Les institutions financières internationales méritent d’être renforcées et les gouvernements doivent être surveillés.
La mondialisation a accru l’efficience statique et dynamique par la forte intégration financière des marchés et par, une libre circulation des capitaux permettant aux détenteurs de capital d’obtenir un meilleur rendement sur leurs investissements. Mais, elle a aussi démontré des faiblesses auxquelles il faut remédier. C’est définitivement le moment pour le Canada d’accroître son influence sur le plan international, pouvant prêcher par l’exemple de son succès. Après tout, ne dit-on pas toujours que les grands leaders émergent des troubles et des situations chaotiques ?
[1] Loi qui vise à étendre le contrôle des régulateurs sur des pans entiers de la finance qui lui échappaient.

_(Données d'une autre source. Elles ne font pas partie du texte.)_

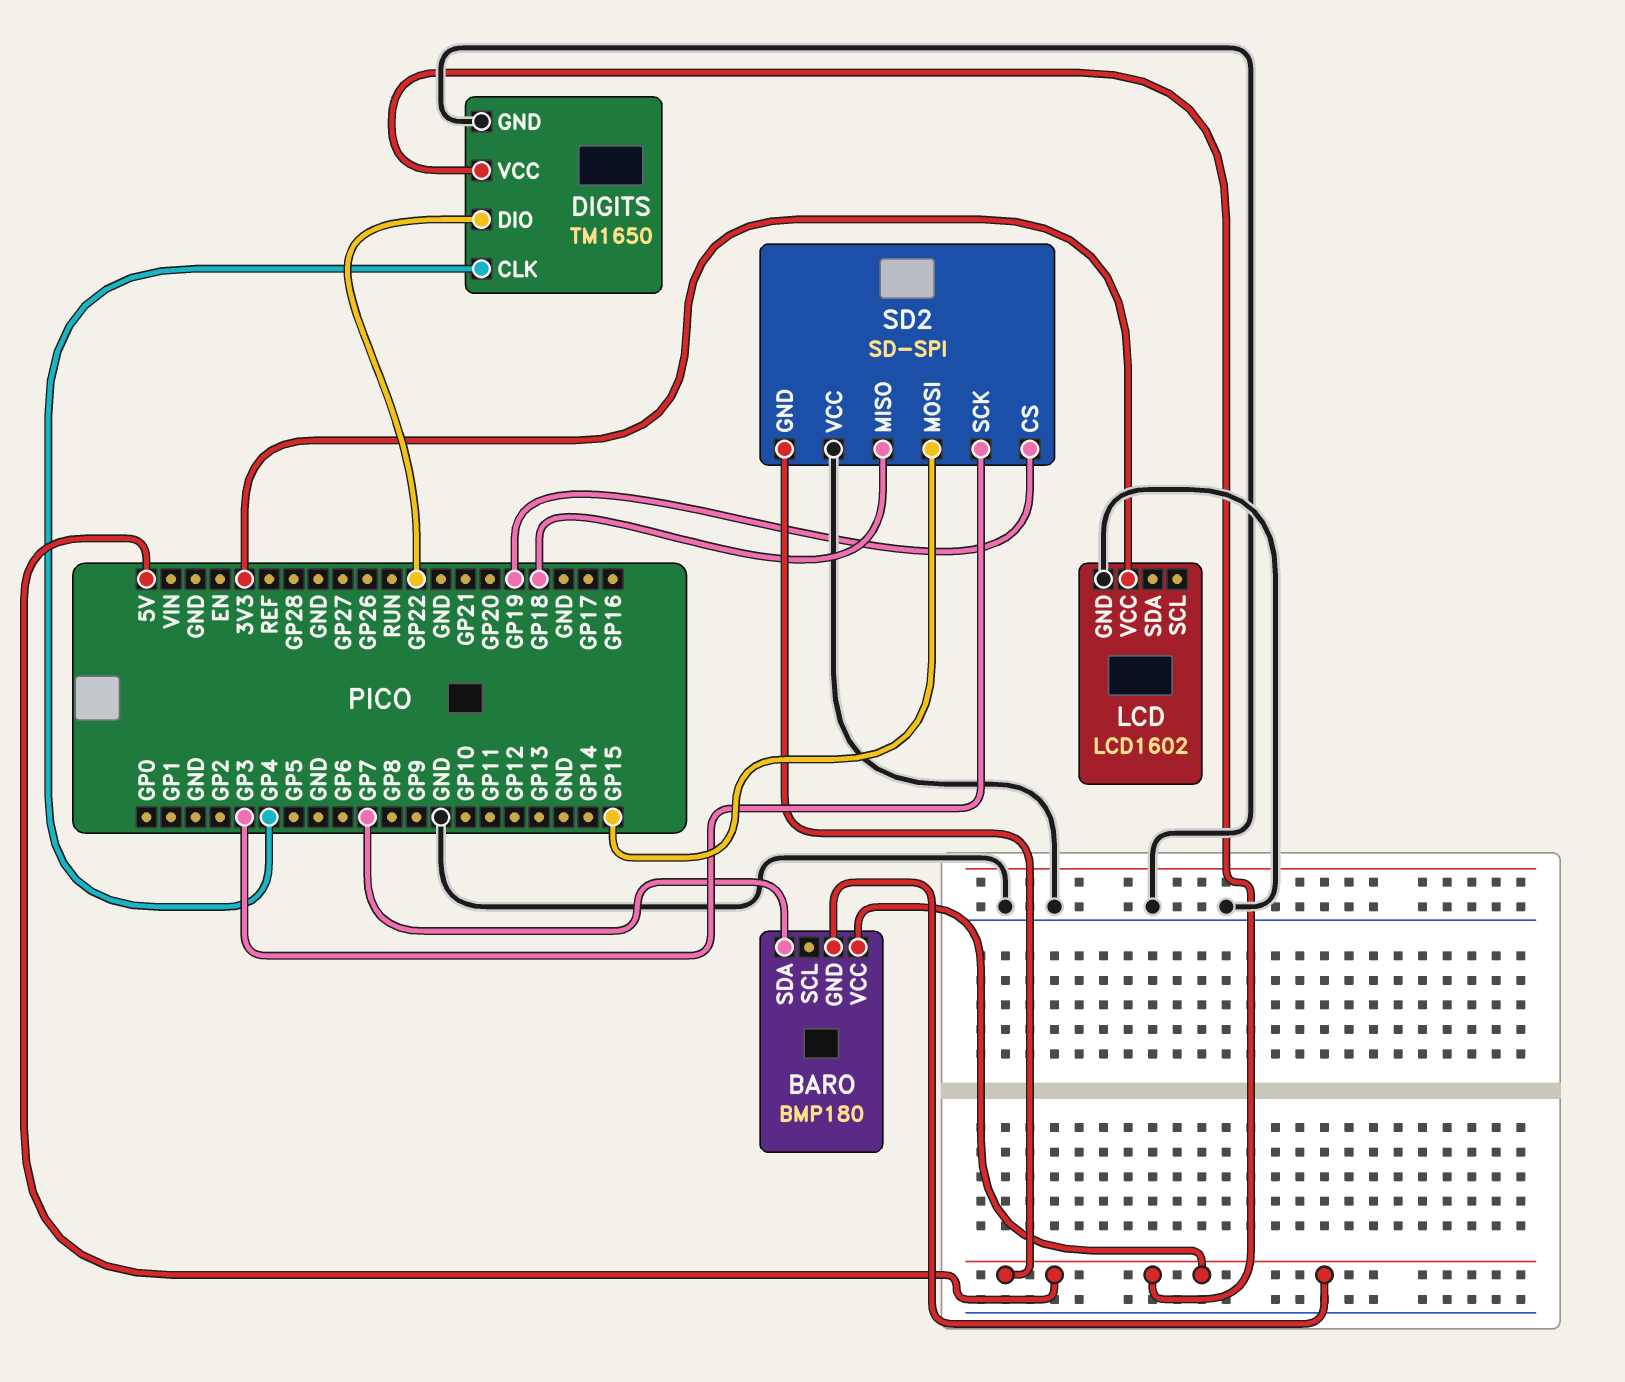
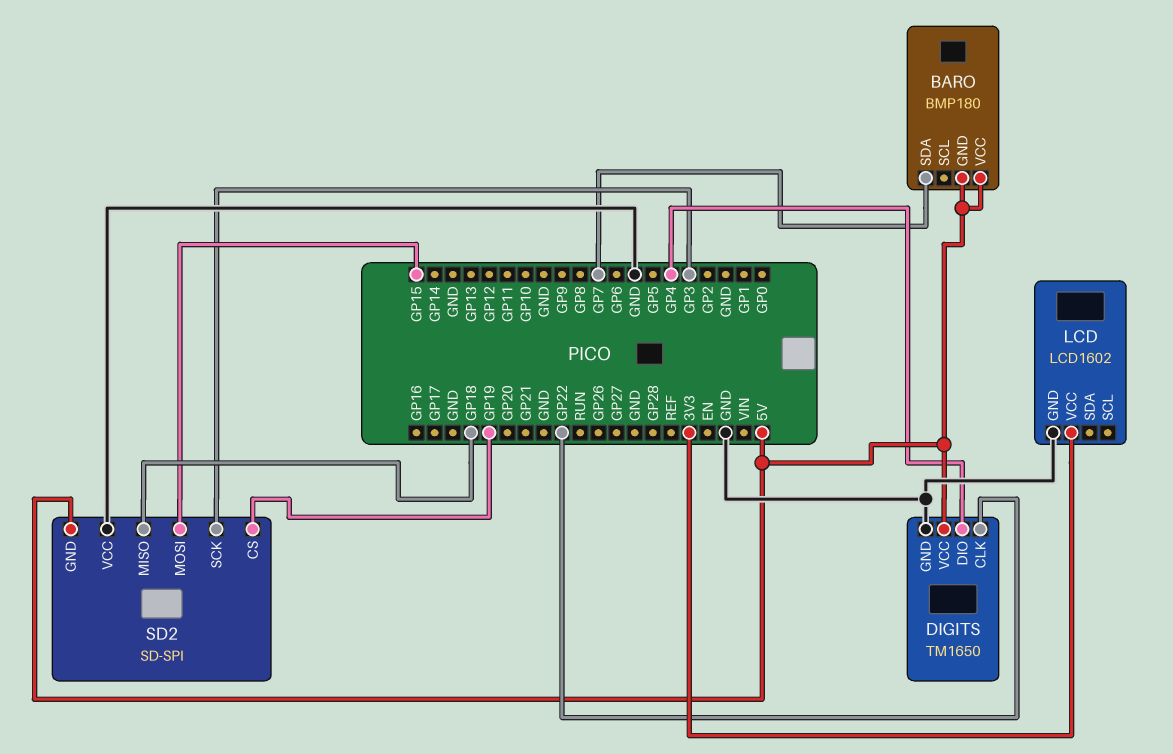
DIGITS pin CLK: GP4 -> GP22
DIGITS pin DIO: GP22 -> GP4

[2] Laffont et Tirole sont les tenants de la théorie de la nouvelle économie publique de la réglementation. Leur théorie va plus loin qu’une simple intervention de l’Etat dans l’économie. Elle aborde des questions telles que la détermination des limites à la sphère publique, la justification des contraintes mises à la discrétion du politique et du bureaucrate et surtout l’existence d’asymétries informationnelles entre les régulés et les régulateurs. Laffont, J.-J., & Tirole, J. (1993). A theory of incentives in procurement and regulation. Cambridge, Mass.: MIT Press.